You are looking at a photo of me wearing my shoes while I write a column about wearing my shoes. Your meta-moment of the day. Would I accept a sponsorship deal from Adidas? Yes. Photo: Mitch Teich

Some people have the beach house, some have the convertible, others have the cliché of marital status change. And yet, I’m starting to think that my midlife crisis is it: the shoes.

As I sit down to write this column, my teenage daughter texts me from a store in Munich, consulting me on my shoe size. She is a good child. (This is EU size 43.)

One of the great ironies of the pandemic is the number of pairs of shoes I have acquired over the past year and a half. It’s ironic, because most of the time I could have easily got by with nothing more than my slippers.

I don’t know when I became the Imelda Marcos of the house (minus the dictatorship). There have been decades where I got by with four pairs of shoes: my sneakers, my snow boots, hiking boots, and a pair of dress shoes. OK, five – a pair of old scabby sneakers for mowing the lawn.

At some point in the past two years, the idea struck me that shoes might be a way to do something about my “look”. I’m a middle-aged man, and in general, I’m happy with the wardrobe choices that have defined me for almost half a century: sweatshirts, flannel, jeans, t-shirts with obscure logos in them. ‘sports teams.

But one day I was browsing the internet, looking for pens, and I saw an ad for a pair of white Adidas sneakers, shoes that I hadn’t thought of since, probably, 1980, when my friends and I went. on the tennis courts and pretend we were Bjorn Borg and Jimmy Connors. Eleven-year-old Mitch thought they would be pretty good, but never had them, maybe never asked for them. Mitch, fifty-two, had a gift card that burned a hole in his pocket. (Does the internet know me? That’s a story for another column.)

I mentioned my order for shoes to my aforementioned daughter, who heaved an exasperated sigh. “I can’t believe you ordered these shoes,” she hissed. “I’ve been watching them for weeks. That’s when I knew I was on to something – my eleven year old tastes are somehow all the rage in 2021. I recently wore them. shoes in a bookstore and I was surprised when someone approached me and in greeting said :. “It was a phrase I hadn’t heard since I was eleven and played pee-wee football, either.

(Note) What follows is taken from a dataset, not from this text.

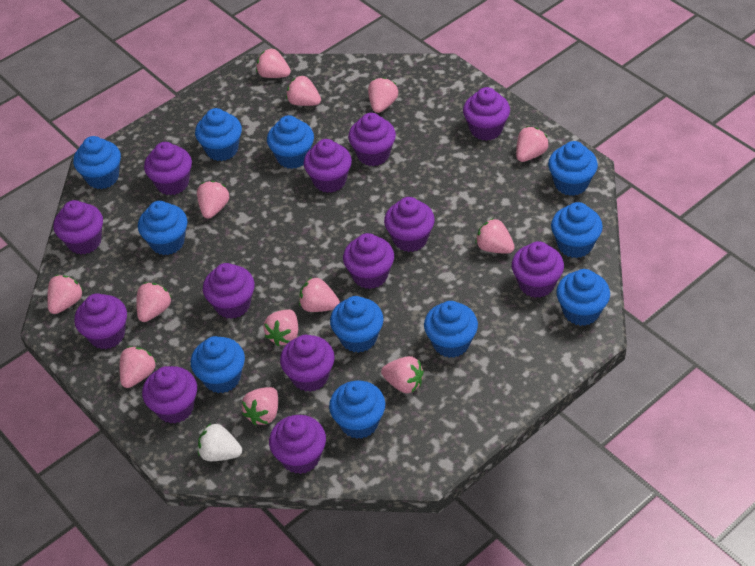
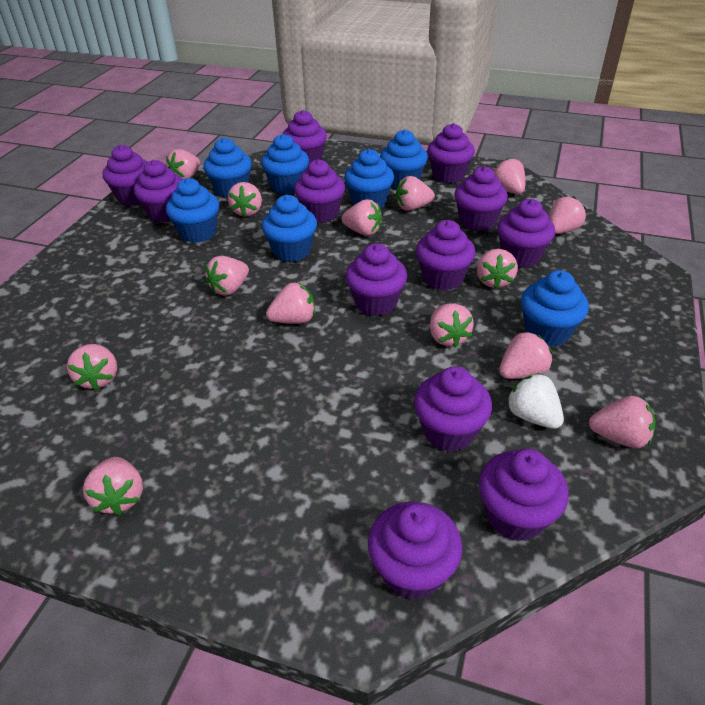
blue cupcake: 11 -> 7
pink strawberry: 13 -> 14
purple cupcake: 13 -> 12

So I know what you are thinking. Maybe I’m thinking about it too. That it’s a dose of materialism, and that I should admit that my life was going very well with my sneakers and my dog ​​walking shoes and my dress shoes and my top-siders and my hiking shoes and my shoes that I wear to the beach and my mowing shoes and my snow boots. That I will never be eleven again, and that I will never be Bjorn Borg again, no matter how many Swedish lessons I take on Duolingo.

But maybe my cute kicks are functional and a surprising, tiny and minor way to rage against the death of the light, to remember a time when I was in the target population for something other than user-friendly cell phones and catheters. I do not know. I like to wear them, anyway.

Anyway, I wish I could report that I have been done buying shoes for a while. But I just checked and dang, if these slippers don’t start to wear out.